---------- MATERIAL SUPPLIED

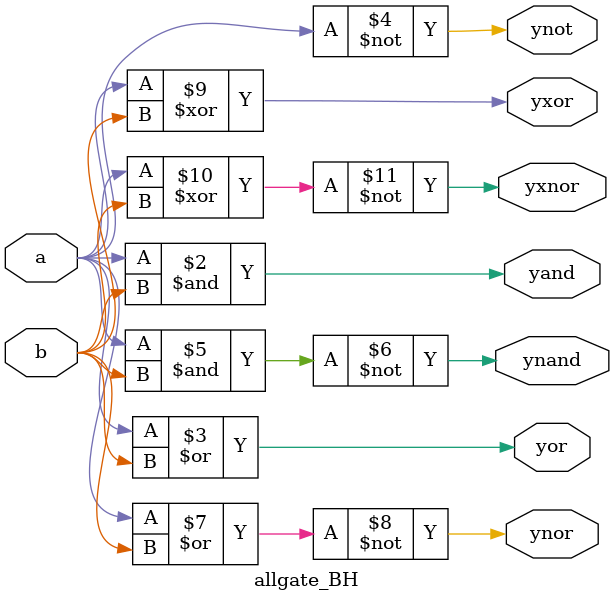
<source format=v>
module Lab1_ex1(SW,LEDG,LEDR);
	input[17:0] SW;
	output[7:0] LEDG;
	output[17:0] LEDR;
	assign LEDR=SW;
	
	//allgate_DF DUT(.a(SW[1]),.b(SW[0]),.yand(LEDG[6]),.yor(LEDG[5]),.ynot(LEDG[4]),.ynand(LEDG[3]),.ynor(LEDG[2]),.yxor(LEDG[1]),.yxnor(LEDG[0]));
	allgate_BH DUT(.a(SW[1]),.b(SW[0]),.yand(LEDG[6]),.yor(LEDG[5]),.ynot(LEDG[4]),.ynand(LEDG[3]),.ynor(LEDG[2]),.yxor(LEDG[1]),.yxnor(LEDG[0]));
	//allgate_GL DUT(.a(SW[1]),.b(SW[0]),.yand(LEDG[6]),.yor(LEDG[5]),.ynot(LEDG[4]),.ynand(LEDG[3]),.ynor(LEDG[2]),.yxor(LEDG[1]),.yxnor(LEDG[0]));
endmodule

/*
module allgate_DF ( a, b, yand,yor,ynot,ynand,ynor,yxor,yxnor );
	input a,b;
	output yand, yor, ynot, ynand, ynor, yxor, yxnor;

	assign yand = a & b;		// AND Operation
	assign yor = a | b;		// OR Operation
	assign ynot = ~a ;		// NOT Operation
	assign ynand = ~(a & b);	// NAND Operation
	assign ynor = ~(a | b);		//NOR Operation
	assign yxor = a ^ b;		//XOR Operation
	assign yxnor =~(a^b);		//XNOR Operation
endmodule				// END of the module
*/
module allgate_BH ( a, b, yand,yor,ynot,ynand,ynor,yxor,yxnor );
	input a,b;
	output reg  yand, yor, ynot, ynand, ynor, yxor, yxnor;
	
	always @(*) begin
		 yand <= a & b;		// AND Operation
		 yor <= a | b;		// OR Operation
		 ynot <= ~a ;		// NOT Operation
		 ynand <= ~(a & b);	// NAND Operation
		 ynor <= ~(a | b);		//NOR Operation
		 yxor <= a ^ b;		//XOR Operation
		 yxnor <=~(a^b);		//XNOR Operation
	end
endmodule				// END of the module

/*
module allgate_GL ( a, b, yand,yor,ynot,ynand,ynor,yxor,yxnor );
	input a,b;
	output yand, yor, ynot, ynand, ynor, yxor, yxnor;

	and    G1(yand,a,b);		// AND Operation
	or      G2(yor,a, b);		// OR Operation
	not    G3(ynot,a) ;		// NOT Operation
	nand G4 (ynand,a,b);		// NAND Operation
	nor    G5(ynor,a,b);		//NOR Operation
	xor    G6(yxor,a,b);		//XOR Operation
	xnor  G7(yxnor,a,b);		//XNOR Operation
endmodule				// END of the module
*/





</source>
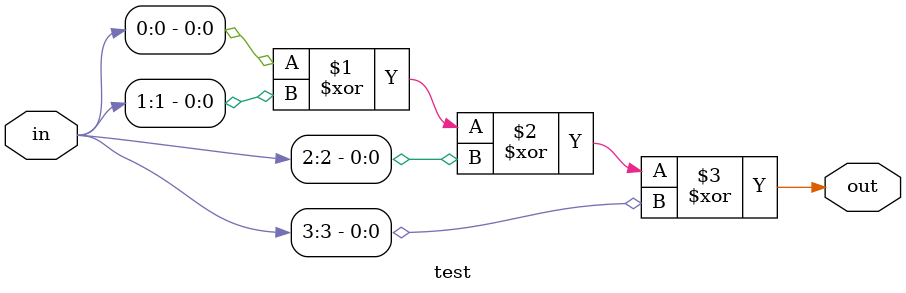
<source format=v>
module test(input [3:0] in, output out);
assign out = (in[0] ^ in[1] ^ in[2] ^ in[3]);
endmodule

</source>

--------------------

**ABOUT THIS EXERCISE:** Verbatim repetition of the entries is required, excluding any pictures.

**TASK OUTPUT:**
<source format=v>
module Lab1_ex1(SW,LEDG,LEDR);
	input[17:0] SW;
	output[7:0] LEDG;
	output[17:0] LEDR;
	assign LEDR=SW;
	
	//allgate_DF DUT(.a(SW[1]),.b(SW[0]),.yand(LEDG[6]),.yor(LEDG[5]),.ynot(LEDG[4]),.ynand(LEDG[3]),.ynor(LEDG[2]),.yxor(LEDG[1]),.yxnor(LEDG[0]));
	allgate_BH DUT(.a(SW[1]),.b(SW[0]),.yand(LEDG[6]),.yor(LEDG[5]),.ynot(LEDG[4]),.ynand(LEDG[3]),.ynor(LEDG[2]),.yxor(LEDG[1]),.yxnor(LEDG[0]));
	//allgate_GL DUT(.a(SW[1]),.b(SW[0]),.yand(LEDG[6]),.yor(LEDG[5]),.ynot(LEDG[4]),.ynand(LEDG[3]),.ynor(LEDG[2]),.yxor(LEDG[1]),.yxnor(LEDG[0]));
endmodule

/*
module allgate_DF ( a, b, yand,yor,ynot,ynand,ynor,yxor,yxnor );
	input a,b;
	output yand, yor, ynot, ynand, ynor, yxor, yxnor;

	assign yand = a & b;		// AND Operation
	assign yor = a | b;		// OR Operation
	assign ynot = ~a ;		// NOT Operation
	assign ynand = ~(a & b);	// NAND Operation
	assign ynor = ~(a | b);		//NOR Operation
	assign yxor = a ^ b;		//XOR Operation
	assign yxnor =~(a^b);		//XNOR Operation
endmodule				// END of the module
*/
module allgate_BH ( a, b, yand,yor,ynot,ynand,ynor,yxor,yxnor );
	input a,b;
	output reg  yand, yor, ynot, ynand, ynor, yxor, yxnor;
	
	always @(*) begin
		 yand <= a & b;		// AND Operation
		 yor <= a | b;		// OR Operation
		 ynot <= ~a ;		// NOT Operation
		 ynand <= ~(a & b);	// NAND Operation
		 ynor <= ~(a | b);		//NOR Operation
		 yxor <= a ^ b;		//XOR Operation
		 yxnor <=~(a^b);		//XNOR Operation
	end
endmodule				// END of the module

/*
module allgate_GL ( a, b, yand,yor,ynot,ynand,ynor,yxor,yxnor );
	input a,b;
	output yand, yor, ynot, ynand, ynor, yxor, yxnor;

	and    G1(yand,a,b);		// AND Operation
	or      G2(yor,a, b);		// OR Operation
	not    G3(ynot,a) ;		// NOT Operation
	nand G4 (ynand,a,b);		// NAND Operation
	nor    G5(ynor,a,b);		//NOR Operation
	xor    G6(yxor,a,b);		//XOR Operation
	xnor  G7(yxnor,a,b);		//XNOR Operation
endmodule				// END of the module
*/





</source>
<source format=v>
module test(input [3:0] in, output out);
assign out = (in[0] ^ in[1] ^ in[2] ^ in[3]);
endmodule

</source>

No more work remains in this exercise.